La réputation d’Oradour-sur-Vayres ne dépasse guère les limites régionales, Charente et Dordogne comprises. Beaucoup voient dans les fêtes de la Saint-Christophe, dernier week-end de juillet, la plus grande fête foraine du Limousin, dont le Grand Prix cycliste constitue un des sommets. De 1932 à 2020, à l’exception de la guerre, ont eu lieu 88 éditions. Même en 2020, année perturbée par le covid, la course eut lieu mais à une date inhabituelle, le 15 août. Jamet, de Bourg-en-Bresse, en sortit vainqueur. On relève de grands noms au palmarès de ce Grand Prix, surtout des Néo-aquitains. Ainsi, en 1934 et 1939, le confolentais André Dumont s’imposa. Il avait entretemps gagné le Paris-Limoges. Au fil des années, on remarque la double victoire de Marcel Guitard (IPNS n°64), celle de Vivier en 1953 (qui connut deux victoires d’étapes sur le Tour de France, dont 1952 à Limoges). On note aussi le succès d’Eugène Fourgeaud, le champion local, en 1954. Claude Mazeaud (IPNS n°71) a réussi le doublé en 1962-1963, comme Barjolin (71-74) et De Carvalho (76-84). De nombreux futurs ou ex-pros, ont inscrit leur nom au palmarès, tels Pinault, Brun, Michel Larpe (85-86). Plus récemment, citons, Mespoulède Vimpère et Mickaël Larpe, quadruple vainqueur (2012 à 2016).
Souhaitons que les contraintes sanitaires disparaissent en 2021, ce qui permettrait à Oradour-sur-Vayres de retrouver sa fête foraine et sa course cycliste, deux manifestations emblématiques de ce gros bourg de 1 500 habitants, ancien chef-lieu de canton.
Oradour-Saint-Genest a aussi eu son critérium jusqu’en 1973, qui était l’archétype d’un cyclisme rural particulièrement développé dans l’après-guerre. La course cycliste organisée à l’occasion de la fête patronale, un de ses fleurons, rassemblait de nombreux spectateurs. Ce cyclisme rural a presque complètement disparu : de 400 courses organisées en Limousin dans les années 1970, on est passé à moins de 50 en 2020.
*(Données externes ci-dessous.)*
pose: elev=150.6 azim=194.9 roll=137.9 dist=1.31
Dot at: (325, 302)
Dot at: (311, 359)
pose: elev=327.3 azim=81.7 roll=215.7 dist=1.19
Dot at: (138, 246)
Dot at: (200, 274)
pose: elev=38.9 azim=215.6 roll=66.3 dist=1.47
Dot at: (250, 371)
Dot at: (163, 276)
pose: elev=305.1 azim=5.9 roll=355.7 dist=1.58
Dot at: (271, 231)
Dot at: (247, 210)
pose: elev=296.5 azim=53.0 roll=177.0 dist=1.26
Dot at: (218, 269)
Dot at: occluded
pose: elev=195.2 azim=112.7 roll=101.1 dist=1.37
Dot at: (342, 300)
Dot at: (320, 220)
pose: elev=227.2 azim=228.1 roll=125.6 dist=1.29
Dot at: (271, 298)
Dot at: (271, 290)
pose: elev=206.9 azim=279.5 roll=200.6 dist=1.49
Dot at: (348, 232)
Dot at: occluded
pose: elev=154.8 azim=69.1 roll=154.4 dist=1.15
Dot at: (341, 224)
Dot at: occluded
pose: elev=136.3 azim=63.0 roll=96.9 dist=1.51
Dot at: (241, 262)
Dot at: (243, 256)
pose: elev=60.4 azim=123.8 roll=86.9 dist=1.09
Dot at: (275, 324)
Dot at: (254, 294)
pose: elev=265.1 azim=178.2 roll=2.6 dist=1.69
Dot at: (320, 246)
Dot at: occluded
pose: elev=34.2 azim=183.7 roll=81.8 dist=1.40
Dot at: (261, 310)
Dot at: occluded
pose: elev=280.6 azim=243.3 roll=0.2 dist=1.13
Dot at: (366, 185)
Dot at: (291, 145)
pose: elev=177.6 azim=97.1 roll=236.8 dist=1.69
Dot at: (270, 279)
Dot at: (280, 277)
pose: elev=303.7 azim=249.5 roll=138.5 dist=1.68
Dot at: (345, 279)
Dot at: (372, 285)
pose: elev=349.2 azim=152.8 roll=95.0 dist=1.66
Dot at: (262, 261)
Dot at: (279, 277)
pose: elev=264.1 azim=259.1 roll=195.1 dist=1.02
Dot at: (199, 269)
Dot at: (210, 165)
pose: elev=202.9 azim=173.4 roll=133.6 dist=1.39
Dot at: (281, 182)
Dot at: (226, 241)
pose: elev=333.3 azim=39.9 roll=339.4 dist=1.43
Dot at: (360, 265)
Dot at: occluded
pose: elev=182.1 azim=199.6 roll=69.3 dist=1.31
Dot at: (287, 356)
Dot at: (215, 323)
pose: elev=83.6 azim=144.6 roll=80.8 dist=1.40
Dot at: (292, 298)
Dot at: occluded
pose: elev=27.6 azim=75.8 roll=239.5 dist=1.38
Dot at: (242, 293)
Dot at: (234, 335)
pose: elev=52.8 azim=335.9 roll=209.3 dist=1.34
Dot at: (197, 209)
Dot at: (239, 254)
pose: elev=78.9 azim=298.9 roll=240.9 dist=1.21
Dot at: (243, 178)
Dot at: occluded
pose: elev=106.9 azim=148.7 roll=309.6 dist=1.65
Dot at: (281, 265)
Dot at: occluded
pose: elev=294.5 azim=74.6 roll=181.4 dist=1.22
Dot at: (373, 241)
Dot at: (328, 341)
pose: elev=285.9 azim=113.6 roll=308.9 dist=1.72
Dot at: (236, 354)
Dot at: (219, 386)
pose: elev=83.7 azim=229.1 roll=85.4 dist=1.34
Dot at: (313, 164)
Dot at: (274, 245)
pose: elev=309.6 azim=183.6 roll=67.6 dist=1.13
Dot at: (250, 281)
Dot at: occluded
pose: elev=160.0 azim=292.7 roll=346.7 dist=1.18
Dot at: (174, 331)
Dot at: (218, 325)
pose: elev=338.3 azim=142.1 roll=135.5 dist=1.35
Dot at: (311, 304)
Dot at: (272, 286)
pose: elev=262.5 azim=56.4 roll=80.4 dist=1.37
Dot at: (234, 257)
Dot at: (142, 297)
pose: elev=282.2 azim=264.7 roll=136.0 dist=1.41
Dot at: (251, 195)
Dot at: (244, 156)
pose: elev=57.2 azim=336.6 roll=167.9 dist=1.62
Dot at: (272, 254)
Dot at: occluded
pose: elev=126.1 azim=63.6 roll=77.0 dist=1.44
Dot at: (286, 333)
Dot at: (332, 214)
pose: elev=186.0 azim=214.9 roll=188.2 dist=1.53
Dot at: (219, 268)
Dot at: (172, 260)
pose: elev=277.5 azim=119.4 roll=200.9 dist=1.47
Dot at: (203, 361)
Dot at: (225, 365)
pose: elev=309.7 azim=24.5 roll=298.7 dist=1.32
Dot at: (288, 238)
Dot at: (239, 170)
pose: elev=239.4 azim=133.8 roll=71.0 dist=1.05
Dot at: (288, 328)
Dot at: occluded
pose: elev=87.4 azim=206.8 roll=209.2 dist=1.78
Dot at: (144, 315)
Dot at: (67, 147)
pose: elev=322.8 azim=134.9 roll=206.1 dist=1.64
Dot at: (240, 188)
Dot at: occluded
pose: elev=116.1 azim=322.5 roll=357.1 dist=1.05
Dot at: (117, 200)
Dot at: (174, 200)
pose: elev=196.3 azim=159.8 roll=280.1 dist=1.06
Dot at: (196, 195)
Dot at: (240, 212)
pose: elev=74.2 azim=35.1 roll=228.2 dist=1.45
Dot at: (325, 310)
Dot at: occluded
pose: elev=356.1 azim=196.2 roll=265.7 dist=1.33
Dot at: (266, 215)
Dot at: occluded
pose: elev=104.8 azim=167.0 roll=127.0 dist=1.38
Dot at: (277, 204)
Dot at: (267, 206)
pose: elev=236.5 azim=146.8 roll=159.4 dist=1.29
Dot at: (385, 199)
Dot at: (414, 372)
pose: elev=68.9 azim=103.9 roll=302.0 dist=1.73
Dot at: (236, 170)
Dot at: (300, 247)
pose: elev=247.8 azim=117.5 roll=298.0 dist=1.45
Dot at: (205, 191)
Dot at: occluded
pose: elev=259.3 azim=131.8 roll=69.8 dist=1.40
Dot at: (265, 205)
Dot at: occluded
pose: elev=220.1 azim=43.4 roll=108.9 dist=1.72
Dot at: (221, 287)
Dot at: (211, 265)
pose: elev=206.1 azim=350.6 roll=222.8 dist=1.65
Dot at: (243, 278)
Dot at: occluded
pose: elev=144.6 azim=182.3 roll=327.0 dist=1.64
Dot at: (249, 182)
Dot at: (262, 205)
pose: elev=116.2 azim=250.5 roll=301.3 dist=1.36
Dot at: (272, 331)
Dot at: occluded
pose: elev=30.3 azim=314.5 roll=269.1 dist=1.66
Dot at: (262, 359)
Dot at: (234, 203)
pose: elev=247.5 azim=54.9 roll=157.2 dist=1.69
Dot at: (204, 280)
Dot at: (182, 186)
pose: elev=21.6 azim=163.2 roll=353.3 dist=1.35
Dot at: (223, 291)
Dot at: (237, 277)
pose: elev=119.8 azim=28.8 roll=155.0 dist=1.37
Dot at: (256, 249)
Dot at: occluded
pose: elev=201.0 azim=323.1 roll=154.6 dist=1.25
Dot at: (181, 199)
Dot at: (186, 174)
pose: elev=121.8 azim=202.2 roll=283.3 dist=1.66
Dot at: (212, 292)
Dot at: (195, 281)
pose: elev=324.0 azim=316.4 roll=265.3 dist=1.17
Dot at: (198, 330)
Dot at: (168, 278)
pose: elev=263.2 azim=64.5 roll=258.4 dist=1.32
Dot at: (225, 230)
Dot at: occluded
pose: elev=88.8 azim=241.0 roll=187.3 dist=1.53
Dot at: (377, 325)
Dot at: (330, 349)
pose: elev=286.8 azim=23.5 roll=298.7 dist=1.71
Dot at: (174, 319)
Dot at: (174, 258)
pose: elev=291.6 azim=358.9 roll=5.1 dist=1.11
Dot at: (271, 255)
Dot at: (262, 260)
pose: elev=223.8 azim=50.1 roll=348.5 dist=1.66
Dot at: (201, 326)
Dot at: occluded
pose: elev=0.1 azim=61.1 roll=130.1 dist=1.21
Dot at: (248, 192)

Cette quasi disparition a de multiples causes, dont la plus déterminante semble la fin de la société rurale traditionnelle, dans laquelle la fête patronale occupait une place centrale. Fête foraine et course cycliste ont disparu, au profit d’autres divertissements. Les difficultés d’organisation, avec problèmes de sécurité, coût des assurances, manque de bénévoles ont aussi contribué à la désaffection.
Et enfin, à la fois cause et conséquence, la perte de notoriété du cyclisme est spectaculaire. Des années 1950 à 1990, le cyclisme était un des sports les plus populaires bénéficiant d’une très large place dans la presse, il n’a plus droit aujourd’hui qu’à des entrefilets.
Et c’est ainsi qu’un seul de nos 3 Oradour organise encore aujourd’hui sa course cycliste annuelle.